GOAL OF THE EXERCISE:
Pull every line with "thumb" from the entries below.

DATASET ENTRIES:
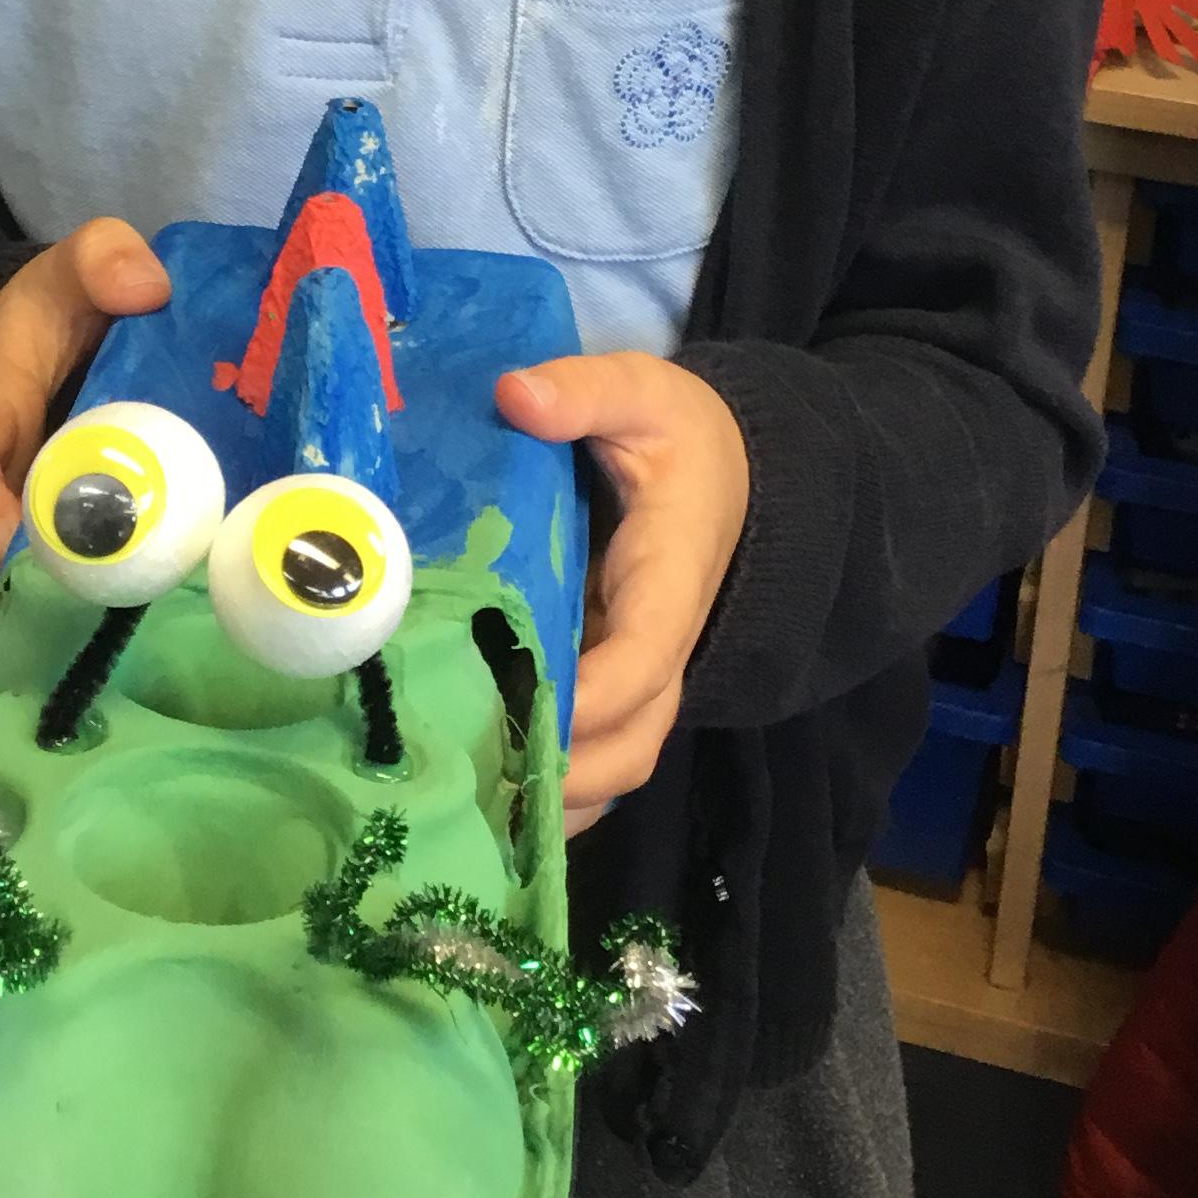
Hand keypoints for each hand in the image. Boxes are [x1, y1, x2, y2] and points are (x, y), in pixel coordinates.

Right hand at [0, 220, 169, 642]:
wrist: (32, 353)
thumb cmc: (52, 318)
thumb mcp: (71, 270)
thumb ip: (103, 257)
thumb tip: (146, 286)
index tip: (16, 544)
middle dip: (12, 604)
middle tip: (99, 618)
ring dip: (38, 634)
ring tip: (124, 640)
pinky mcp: (22, 567)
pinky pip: (24, 620)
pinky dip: (62, 639)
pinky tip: (136, 644)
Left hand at [494, 353, 749, 833]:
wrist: (729, 470)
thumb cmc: (680, 436)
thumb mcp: (642, 393)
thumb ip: (585, 391)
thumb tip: (515, 394)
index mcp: (669, 580)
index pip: (644, 657)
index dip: (594, 694)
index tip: (533, 709)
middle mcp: (660, 644)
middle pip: (634, 740)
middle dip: (570, 774)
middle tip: (476, 777)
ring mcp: (635, 672)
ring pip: (616, 763)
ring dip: (557, 798)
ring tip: (468, 807)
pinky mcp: (610, 683)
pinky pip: (593, 754)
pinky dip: (551, 791)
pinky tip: (482, 802)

ANSWER FOR THE TASK:
thumb cmc: (52, 318)
thumb mcp: (71, 270)
thumb ip: (103, 257)
thumb tip: (146, 286)
thumb cmc: (680, 436)
thumb mcp: (642, 393)
thumb ip: (585, 391)
thumb tip: (515, 394)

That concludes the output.